British Columbia

Reform of B.C. legislature's finances underway

The all-party committee that oversees the $63-million annual budget of the B.C. legislature met publicly for the first time ever on Tuesday, following a scathing report that its financial record keeping has been a miserable failure.

Contracts and travel expenses of former and present clerks raise questions

The B.C. legislature assembly management committee met publicly for the first time on Tuesday. (Stephen Smart/CBC)

The all-party committee that oversees the $63-million annual budget of the B.C. legislature met publicly for the first time ever on Tuesday, following a scathing report that its financial record keeping has been a miserable failure.

The legislative assembly management committee came under fire last month after the province's auditor general concluded it was failing to keep even the most basic accounting records of legislative spending, including the expenses of all the province's MLAs.

The committee was first established in 1992 to overseeing millions in public spending linked to the running of the legislature, but it's been nearly five years since it's even published an annual report.

Now the committee is trying to make some major changes, which began with its first meeting in public.

The committee will meet again at the end of September with Auditor General John Doyle to go over an action plan for dealing with his concerns about a lack of financial oversight.

It will also soon receive a full report into ongoing spending at the legislature, construction projects, security spending and other operating expenses.

The committee will also be getting an opinion from the privacy commissioner about publicly releasing detailed expense accounts for MLA's. There are legal concerns about releasing the salaries of constituency workers in MLAs' offices, because they are technically not government employees.

Former clerk's contract questioned

The committee also discussed the future of former legislative clerk George MacMinn, one of the most senior experts on parliamentary procedure in the entire British Commonwealth.

MacMinn retired recently as a civil servant, but has since been hired as a private consultant at a rate of  $240,000 a year to assist his replacement.

The NDP dropped their motion on Tuesday to end that contract after learning it was approved last year by all MLAs in a vote in the house. But the NDP continued to raise concerns about MacMinn's contract.

"It strikes me that a $250,000 a year contribution to a clerk consultant is unnecessary," said Opposition New Democrat committee member John Horgan.

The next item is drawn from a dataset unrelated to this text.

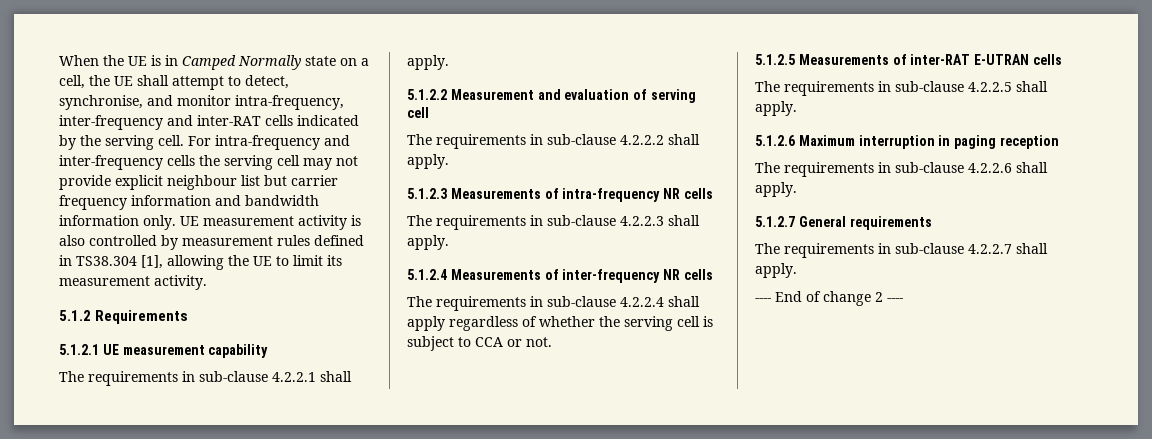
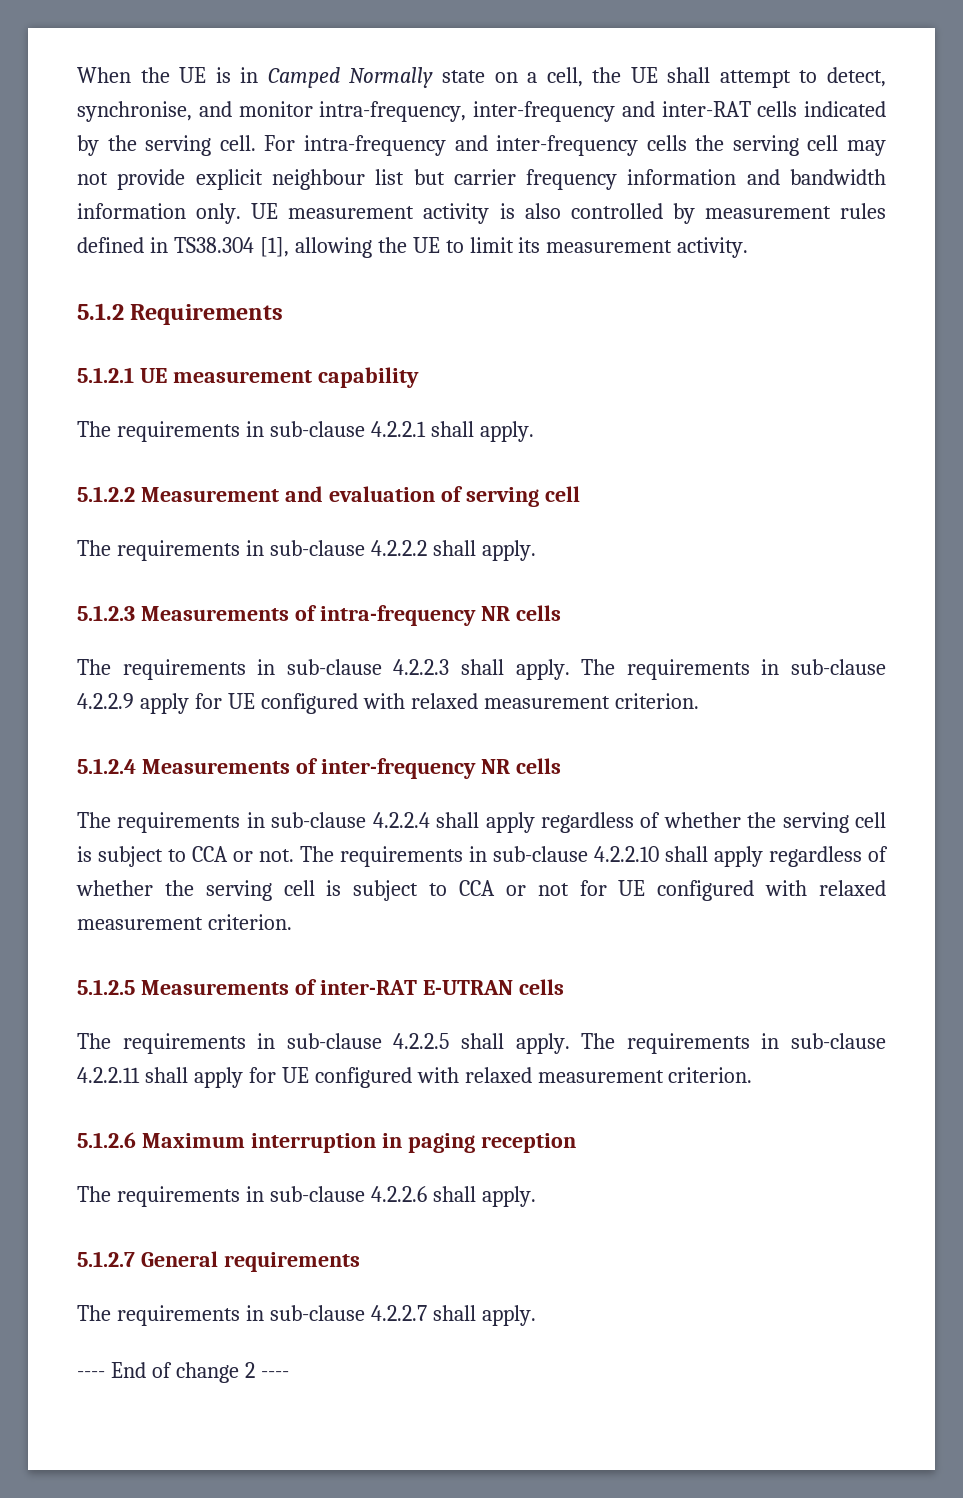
(449, 242) none -> [581,659,887,680] [77,693,699,714] The requirements in sub-clause 4.2.2.9 apply for UE configured with relaxed measurement criterion.
(552, 342) none -> [300,846,888,867] [76,880,886,901] [77,914,292,930] The requirements in sub-clause 4.2.2.10 shall apply regardless of whether the serving cell is subject to CCA or not for UE configured with relaxed measurement criterion.
(797, 108) none -> [581,1033,887,1054] [77,1067,753,1088] The requirements in sub-clause 4.2.2.11 shall apply for UE configured with relaxed measurement criterion.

"When people retire they get a gold watch and they move away. They don't get a two-year contract."

Horgan said he was concerned the job description details of MacMinn's two-year consulting contract are not known. He wondered if the contract could also cover other expenses, including "club fees."

The committee, which includes three Liberals, Speaker of the Legislature Bill Barisoff, and two New Democrats, agreed to examine MacMinn's contract.

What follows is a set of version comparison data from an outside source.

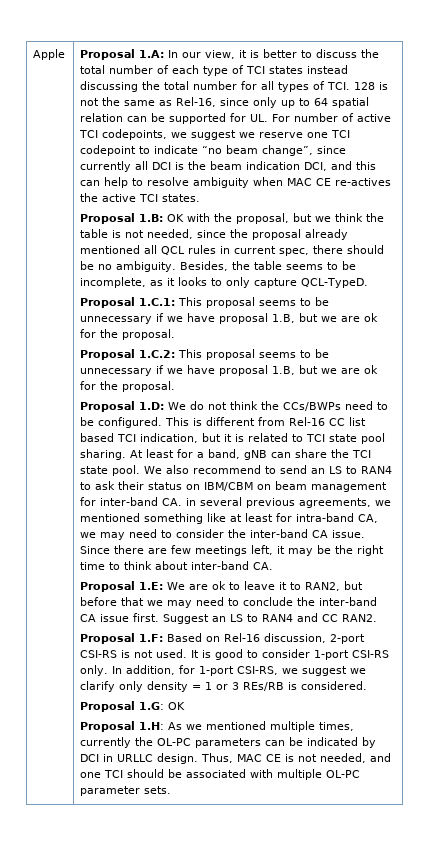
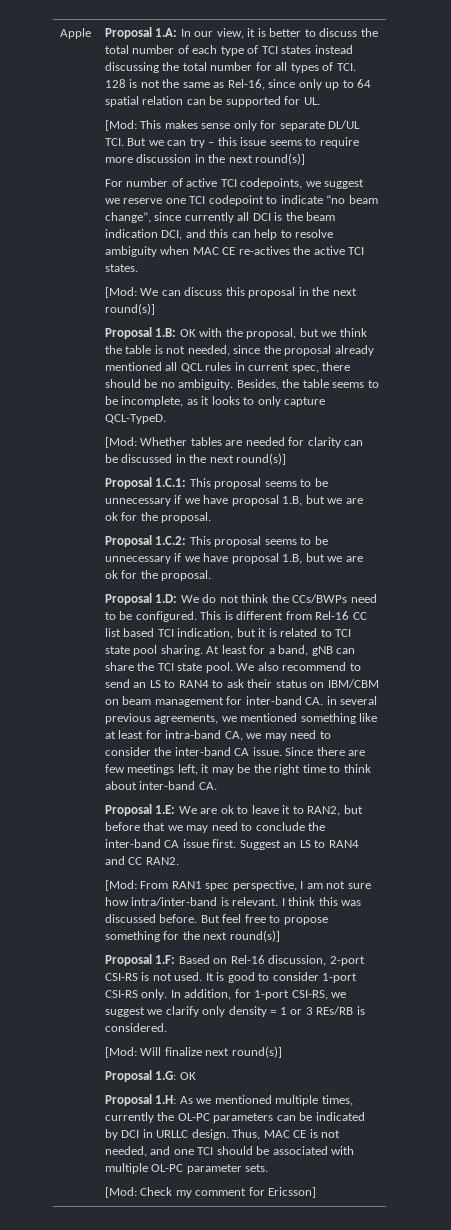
(269, 118) none -> [104,120,361,131] [104,137,359,148] [104,153,306,165] // [Mod: This makes sense only for separate DL/UL TCI. But we can try – this issue seems to require more discussion in the next round(s)] //
(201, 198) none -> [104,287,357,298] [104,303,155,315] // [Mod: We can discuss this proposal in the next round(s)]
(369, 283) none -> [104,437,364,448] [104,453,287,465] // [Mod: Whether tables are needed for clarity can be discussed in the next round(s)]
(378, 618) none -> [104,880,371,891] [104,897,362,906] [104,914,328,925] [104,930,280,942] // [Mod: From RAN1 spec perspective, I am not sure how intra/inter-band is relevant. I think this was discussed before. But feel free to propose something for the next round(s)]
(368, 685) none -> [104,1046,282,1058] // [Mod: Will finalize next round(s)]
(172, 790) none -> [104,1187,317,1198] // [Mod: Check my comment for Ericsson]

The committee asked the clerk's office to provide a report into exactly what MacMinn has been doing to earn his money, and the governing Liberals have agreed to raise the issue for debate the next time the legislature sits.

MacMinn declined to comment when contacted by the media.

But his replacement Criag James told the committee MacMinn's contract was legally binding over the two years and if it was challenged, could "end up costing the legislative assembly a whole lot more."

Travel expenses questioned

James, who replaced MacMinn last year, told the committee he's committed to full financial and political accountability under his watch.

He said his office has made great strides towards cleaning up the books and he intends on making the legislature a "shining model of accountability."

"I will not have my name attached to a bad audit," he told the committee.

But minutes after the committee's historic first public meeting adjourned, a B.C.-based political watchdog group, IntegrityBC, released documents obtained under a freedom of information request, detailing James's travel expenses while he was the acting chief of Elections BC, the province's electoral monitor.

"British Columbians paid thousands of dollars for the former head of Elections BC to take his wife on a business trip to Africa and for him to later stay at an exclusive private club in Washington, D.C. and an Arizona resort," said an IntegrityBC statement.

IntegrityBC said James's $43,295 bill for travel expenses between Aug. 25 and Dec. 12, 2010. Elections BC confirmed there are new travel rules that bar officials from travelling in business class.

IntegrityBC said James travelled to Nairobi, Kenya, with his wife, to attend a Commonwealth Parliamentary conference and also stayed at exclusive resorts in Washington, DC and Phoenix, Arizona.

James defends travel expenses

James confirmed the travel costs but denied they were lavish or exclusive. He said he often saves money because political and financial organizations cover some of his costs and said IntegrityBC never called him to get his side of the story.

"It's not factual and it's a disappointing feature of somebody who would call themselves IntegrityBC," said James.

He confirmed spending $14,523 for two business class seats to attend the Commonwealth Parliamentary Association Conference in Nairobi, Kenya with his wife.

James said the flight was a deal under a group rate obtained through a travel agent that ended up costing less than a single fare on Air Canada.

ElectionsBC travel entitlements at that time permitted the splitting of airfare costs up to and including business class fares with another person. The entitlements have since been dropped.

James said his $399-per-night stay, plus taxes, at the Arizona Biltmore Resort and Spa in Phoenix coincided with a conference at the facility.